If you know me at all, you can probably guess that I had to write a simulation myself. Trust but verify! I think it makes a good project to assign students as well.

There is a little fly in the ointment for me though. I crated a project with the name “Monty Hall” and with almost no other hint than that and Copilot in Visual Studio started writing code for the simulation!  Well, that was a surprise.  I have mixed feelings about the help. It made writing the simulation easier for me but it kind of took some of the fun away from it as well.

Copilot’s code assumed form objects that I had not created as well. It didn’t create those objects automatically. Fortunately for me, I know enough about Visual Studio and Windows Forms that I could add them easily enough.
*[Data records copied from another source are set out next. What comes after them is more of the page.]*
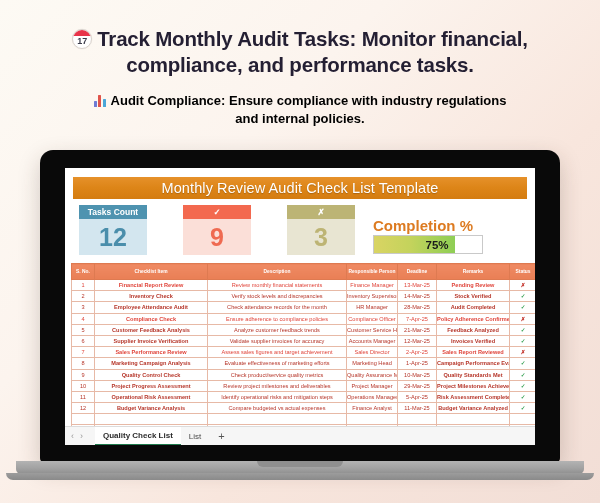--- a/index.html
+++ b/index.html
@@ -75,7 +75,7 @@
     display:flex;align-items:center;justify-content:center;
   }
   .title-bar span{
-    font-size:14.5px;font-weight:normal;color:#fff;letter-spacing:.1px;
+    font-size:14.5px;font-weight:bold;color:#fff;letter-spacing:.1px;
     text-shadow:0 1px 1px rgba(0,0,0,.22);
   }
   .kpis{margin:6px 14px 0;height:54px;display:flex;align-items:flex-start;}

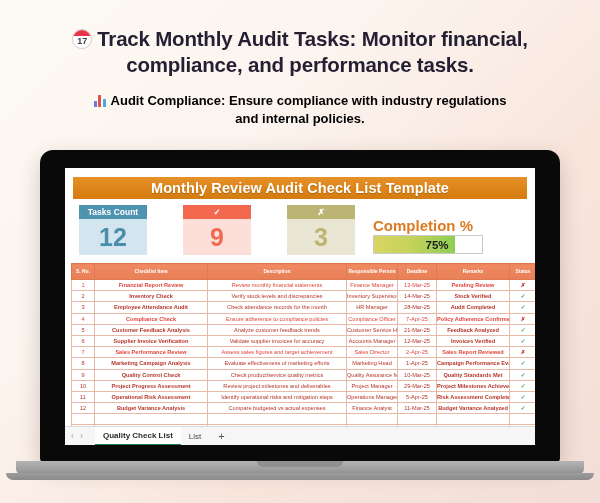--- a/index.html
+++ b/index.html
@@ -182,7 +182,7 @@
 
         <div class="kpis">
           <div class="kpi total">
-            <div class="kpi-head">Tasks Count</div>
+            <div class="kpi-head">Total Item</div>
             <div class="kpi-val">12</div>
           </div>
           <div class="kpi done">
I am also experienced enough that I added other code and objects to make the project more me.

Also, as an experienced programmer, I was able to easily understand the generated code. The code generated is a little different than what I would have generated. Better? Worse? Really, just different. No big deal for an experienced programmer.

What about students? As teachers, we probably don’t want students having AI write 90% of their code for them. Copilot can be turned off and doing so is a very good idea in classroom and school lab situations.

Will students understand the generated code? In many cases, probably not. In this case, the generated code used the the ternary conditional operator. This is a perfectly valid operator in C#, Java, C++, and several other languages. It’s not often taught to beginners however. It also used a break statement which a lot of software purists do not approve of and strongly teach against.

So determining if a student used AI to write their code may, in some cases, be easy to determine. Not something you want to bet on though.

Circling back to the assumptions that Copilot makes – like objects and variables not defined automatically – students may struggle with adding the missing pieces. I would expect that in some cases trying to add what AI leaves out may be more problematic than writing code on ones own. Frustration is a common problem for students already. Artificial Intelligence may, in some cases, exacerbate the problem.

As I have noted in several blog posts, AI often creates solutions different from how I would code them. That has been a learning experience for me. I love seeing different solutions, different language features, or features used differently.

It is potentially a learning experience for students as well. My concern is that without a solid knowledge base will students be able to really understand and learn from AI generated code? Some will. Many will not.

We’re all trying to figure out what artificial intelligence means for software development and especially for teaching software development. It’s going to be a wild ride for a while.